Could you rewrite the data below with every "scientific name" replaced by "binomial name", leaving everything else as it is?

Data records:
* * * * * * *
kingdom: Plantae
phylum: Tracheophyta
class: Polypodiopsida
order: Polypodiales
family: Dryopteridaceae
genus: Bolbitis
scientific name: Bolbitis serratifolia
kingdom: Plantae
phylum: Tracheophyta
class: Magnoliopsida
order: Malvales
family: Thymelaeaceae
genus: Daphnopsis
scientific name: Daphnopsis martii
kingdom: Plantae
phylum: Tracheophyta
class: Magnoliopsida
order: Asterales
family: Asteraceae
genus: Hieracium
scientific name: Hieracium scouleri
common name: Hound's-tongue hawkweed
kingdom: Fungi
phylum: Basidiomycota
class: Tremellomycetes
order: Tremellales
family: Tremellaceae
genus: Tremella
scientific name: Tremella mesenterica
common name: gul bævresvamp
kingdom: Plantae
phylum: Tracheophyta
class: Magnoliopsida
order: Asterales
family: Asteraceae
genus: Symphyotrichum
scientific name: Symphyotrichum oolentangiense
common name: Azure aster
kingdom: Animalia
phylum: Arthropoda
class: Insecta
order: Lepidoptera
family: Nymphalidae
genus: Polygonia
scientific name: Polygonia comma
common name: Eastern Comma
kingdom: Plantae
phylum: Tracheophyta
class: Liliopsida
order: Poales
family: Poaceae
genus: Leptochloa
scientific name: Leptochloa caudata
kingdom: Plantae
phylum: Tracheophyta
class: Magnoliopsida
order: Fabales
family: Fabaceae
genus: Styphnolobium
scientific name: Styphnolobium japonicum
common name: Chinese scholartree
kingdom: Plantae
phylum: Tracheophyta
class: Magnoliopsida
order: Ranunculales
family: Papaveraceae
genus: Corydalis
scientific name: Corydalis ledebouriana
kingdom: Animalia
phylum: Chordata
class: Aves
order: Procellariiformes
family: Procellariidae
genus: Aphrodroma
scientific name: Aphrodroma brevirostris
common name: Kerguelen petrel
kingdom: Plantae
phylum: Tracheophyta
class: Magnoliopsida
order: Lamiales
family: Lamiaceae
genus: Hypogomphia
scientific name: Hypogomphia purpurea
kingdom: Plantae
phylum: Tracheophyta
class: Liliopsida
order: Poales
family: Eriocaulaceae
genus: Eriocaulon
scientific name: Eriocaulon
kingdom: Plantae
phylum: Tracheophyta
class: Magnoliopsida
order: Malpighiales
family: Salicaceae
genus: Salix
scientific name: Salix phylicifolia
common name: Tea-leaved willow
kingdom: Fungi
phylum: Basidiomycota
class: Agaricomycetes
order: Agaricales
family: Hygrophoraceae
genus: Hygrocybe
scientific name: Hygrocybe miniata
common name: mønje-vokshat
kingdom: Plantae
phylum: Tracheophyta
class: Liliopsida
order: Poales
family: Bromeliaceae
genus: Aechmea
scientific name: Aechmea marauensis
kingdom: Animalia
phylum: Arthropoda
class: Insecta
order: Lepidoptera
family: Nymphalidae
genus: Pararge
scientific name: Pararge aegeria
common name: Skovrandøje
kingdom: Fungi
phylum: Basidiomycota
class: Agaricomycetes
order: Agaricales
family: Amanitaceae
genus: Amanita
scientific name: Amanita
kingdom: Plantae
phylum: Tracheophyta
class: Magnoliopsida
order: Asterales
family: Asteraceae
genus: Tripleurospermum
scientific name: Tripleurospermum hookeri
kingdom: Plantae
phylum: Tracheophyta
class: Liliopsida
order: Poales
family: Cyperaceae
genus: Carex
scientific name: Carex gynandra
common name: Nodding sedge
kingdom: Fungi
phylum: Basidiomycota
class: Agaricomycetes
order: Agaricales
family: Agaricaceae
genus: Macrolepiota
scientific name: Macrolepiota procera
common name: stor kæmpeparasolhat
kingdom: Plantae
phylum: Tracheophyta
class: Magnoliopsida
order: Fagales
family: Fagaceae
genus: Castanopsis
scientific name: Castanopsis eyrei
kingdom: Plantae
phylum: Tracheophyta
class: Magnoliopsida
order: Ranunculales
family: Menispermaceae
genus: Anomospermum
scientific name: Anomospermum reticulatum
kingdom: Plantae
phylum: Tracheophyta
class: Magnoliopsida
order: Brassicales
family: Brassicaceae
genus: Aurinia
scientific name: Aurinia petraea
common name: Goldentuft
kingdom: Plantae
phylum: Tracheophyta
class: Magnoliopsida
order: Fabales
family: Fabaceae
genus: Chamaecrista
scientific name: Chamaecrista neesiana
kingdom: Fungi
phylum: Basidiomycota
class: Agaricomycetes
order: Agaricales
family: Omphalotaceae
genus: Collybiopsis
* * * * * * *
**THE SOLUTION**:
kingdom: Plantae
phylum: Tracheophyta
class: Polypodiopsida
order: Polypodiales
family: Dryopteridaceae
genus: Bolbitis
binomial name: Bolbitis serratifolia
kingdom: Plantae
phylum: Tracheophyta
class: Magnoliopsida
order: Malvales
family: Thymelaeaceae
genus: Daphnopsis
binomial name: Daphnopsis martii
kingdom: Plantae
phylum: Tracheophyta
class: Magnoliopsida
order: Asterales
family: Asteraceae
genus: Hieracium
binomial name: Hieracium scouleri
common name: Hound's-tongue hawkweed
kingdom: Fungi
phylum: Basidiomycota
class: Tremellomycetes
order: Tremellales
family: Tremellaceae
genus: Tremella
binomial name: Tremella mesenterica
common name: gul bævresvamp
kingdom: Plantae
phylum: Tracheophyta
class: Magnoliopsida
order: Asterales
family: Asteraceae
genus: Symphyotrichum
binomial name: Symphyotrichum oolentangiense
common name: Azure aster
kingdom: Animalia
phylum: Arthropoda
class: Insecta
order: Lepidoptera
family: Nymphalidae
genus: Polygonia
binomial name: Polygonia comma
common name: Eastern Comma
kingdom: Plantae
phylum: Tracheophyta
class: Liliopsida
order: Poales
family: Poaceae
genus: Leptochloa
binomial name: Leptochloa caudata
kingdom: Plantae
phylum: Tracheophyta
class: Magnoliopsida
order: Fabales
family: Fabaceae
genus: Styphnolobium
binomial name: Styphnolobium japonicum
common name: Chinese scholartree
kingdom: Plantae
phylum: Tracheophyta
class: Magnoliopsida
order: Ranunculales
family: Papaveraceae
genus: Corydalis
binomial name: Corydalis ledebouriana
kingdom: Animalia
phylum: Chordata
class: Aves
order: Procellariiformes
family: Procellariidae
genus: Aphrodroma
binomial name: Aphrodroma brevirostris
common name: Kerguelen petrel
kingdom: Plantae
phylum: Tracheophyta
class: Magnoliopsida
order: Lamiales
family: Lamiaceae
genus: Hypogomphia
binomial name: Hypogomphia purpurea
kingdom: Plantae
phylum: Tracheophyta
class: Liliopsida
order: Poales
family: Eriocaulaceae
genus: Eriocaulon
binomial name: Eriocaulon
kingdom: Plantae
phylum: Tracheophyta
class: Magnoliopsida
order: Malpighiales
family: Salicaceae
genus: Salix
binomial name: Salix phylicifolia
common name: Tea-leaved willow
kingdom: Fungi
phylum: Basidiomycota
class: Agaricomycetes
order: Agaricales
family: Hygrophoraceae
genus: Hygrocybe
binomial name: Hygrocybe miniata
common name: mønje-vokshat
kingdom: Plantae
phylum: Tracheophyta
class: Liliopsida
order: Poales
family: Bromeliaceae
genus: Aechmea
binomial name: Aechmea marauensis
kingdom: Animalia
phylum: Arthropoda
class: Insecta
order: Lepidoptera
family: Nymphalidae
genus: Pararge
binomial name: Pararge aegeria
common name: Skovrandøje
kingdom: Fungi
phylum: Basidiomycota
class: Agaricomycetes
order: Agaricales
family: Amanitaceae
genus: Amanita
binomial name: Amanita
kingdom: Plantae
phylum: Tracheophyta
class: Magnoliopsida
order: Asterales
family: Asteraceae
genus: Tripleurospermum
binomial name: Tripleurospermum hookeri
kingdom: Plantae
phylum: Tracheophyta
class: Liliopsida
order: Poales
family: Cyperaceae
genus: Carex
binomial name: Carex gynandra
common name: Nodding sedge
kingdom: Fungi
phylum: Basidiomycota
class: Agaricomycetes
order: Agaricales
family: Agaricaceae
genus: Macrolepiota
binomial name: Macrolepiota procera
common name: stor kæmpeparasolhat
kingdom: Plantae
phylum: Tracheophyta
class: Magnoliopsida
order: Fagales
family: Fagaceae
genus: Castanopsis
binomial name: Castanopsis eyrei
kingdom: Plantae
phylum: Tracheophyta
class: Magnoliopsida
order: Ranunculales
family: Menispermaceae
genus: Anomospermum
binomial name: Anomospermum reticulatum
kingdom: Plantae
phylum: Tracheophyta
class: Magnoliopsida
order: Brassicales
family: Brassicaceae
genus: Aurinia
binomial name: Aurinia petraea
common name: Goldentuft
kingdom: Plantae
phylum: Tracheophyta
class: Magnoliopsida
order: Fabales
family: Fabaceae
genus: Chamaecrista
binomial name: Chamaecrista neesiana
kingdom: Fungi
phylum: Basidiomycota
class: Agaricomycetes
order: Agaricales
family: Omphalotaceae
genus: Collybiopsis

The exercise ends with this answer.